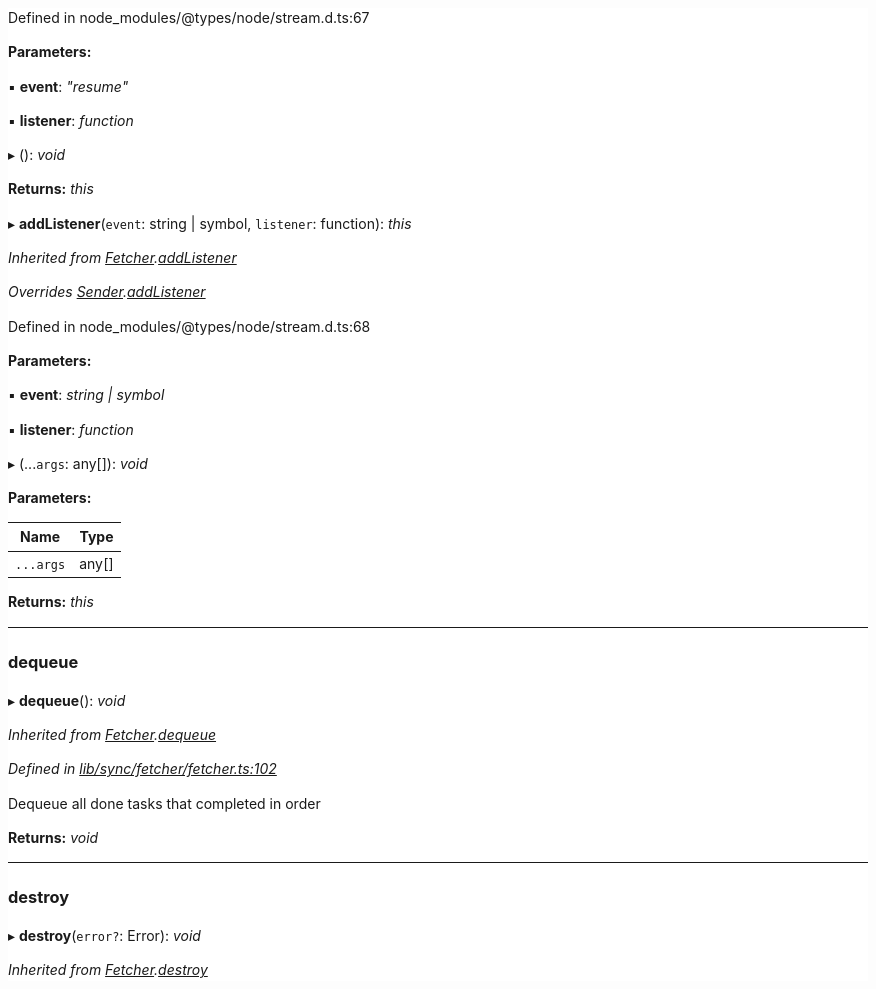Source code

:Defined in node_modules/@types/node/stream.d.ts:67

**Parameters:**

▪ **event**: _"resume"_

▪ **listener**: _function_

▸ (): _void_

**Returns:** _this_

▸ **addListener**(`event`: string | symbol, `listener`: function): _this_

_Inherited from [Fetcher](_sync_fetcher_fetcher_.fetcher.md).[addListener](_sync_fetcher_fetcher_.fetcher.md#addlistener)_

_Overrides [Sender](_net_protocol_sender_.sender.md).[addListener](_net_protocol_sender_.sender.md#addlistener)_

Defined in node_modules/@types/node/stream.d.ts:68

**Parameters:**

▪ **event**: _string | symbol_

▪ **listener**: _function_

▸ (...`args`: any[]): _void_

**Parameters:**

| Name      | Type  |
| --------- | ----- |
| `...args` | any[] |

**Returns:** _this_

---

### dequeue

▸ **dequeue**(): _void_

_Inherited from [Fetcher](_sync_fetcher_fetcher_.fetcher.md).[dequeue](_sync_fetcher_fetcher_.fetcher.md#dequeue)_

_Defined in [lib/sync/fetcher/fetcher.ts:102](https://github.com/ethereumjs/ethereumjs-client/blob/master/lib/sync/fetcher/fetcher.ts#L102)_

Dequeue all done tasks that completed in order

**Returns:** _void_

---

### destroy

▸ **destroy**(`error?`: Error): _void_

_Inherited from [Fetcher](_sync_fetcher_fetcher_.fetcher.md).[destroy](_sync_fetcher_fetcher_.fetcher.md#destroy)_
◇ ◇ ◇ ◇ ◇
_REQUIRED ACTION_
The whole listing above, minus its pictures, is what you should write out word for word.

_SOLVED PROBLEM_
Source code

:Defined in node_modules/@types/node/stream.d.ts:67

**Parameters:**

▪ **event**: _"resume"_

▪ **listener**: _function_

▸ (): _void_

**Returns:** _this_

▸ **addListener**(`event`: string | symbol, `listener`: function): _this_

_Inherited from [Fetcher](_sync_fetcher_fetcher_.fetcher.md).[addListener](_sync_fetcher_fetcher_.fetcher.md#addlistener)_

_Overrides [Sender](_net_protocol_sender_.sender.md).[addListener](_net_protocol_sender_.sender.md#addlistener)_

Defined in node_modules/@types/node/stream.d.ts:68

**Parameters:**

▪ **event**: _string | symbol_

▪ **listener**: _function_

▸ (...`args`: any[]): _void_

**Parameters:**

| Name      | Type  |
| --------- | ----- |
| `...args` | any[] |

**Returns:** _this_

---

### dequeue

▸ **dequeue**(): _void_

_Inherited from [Fetcher](_sync_fetcher_fetcher_.fetcher.md).[dequeue](_sync_fetcher_fetcher_.fetcher.md#dequeue)_

_Defined in [lib/sync/fetcher/fetcher.ts:102](https://github.com/ethereumjs/ethereumjs-client/blob/master/lib/sync/fetcher/fetcher.ts#L102)_

Dequeue all done tasks that completed in order

**Returns:** _void_

---

### destroy

▸ **destroy**(`error?`: Error): _void_

_Inherited from [Fetcher](_sync_fetcher_fetcher_.fetcher.md).[destroy](_sync_fetcher_fetcher_.fetcher.md#destroy)_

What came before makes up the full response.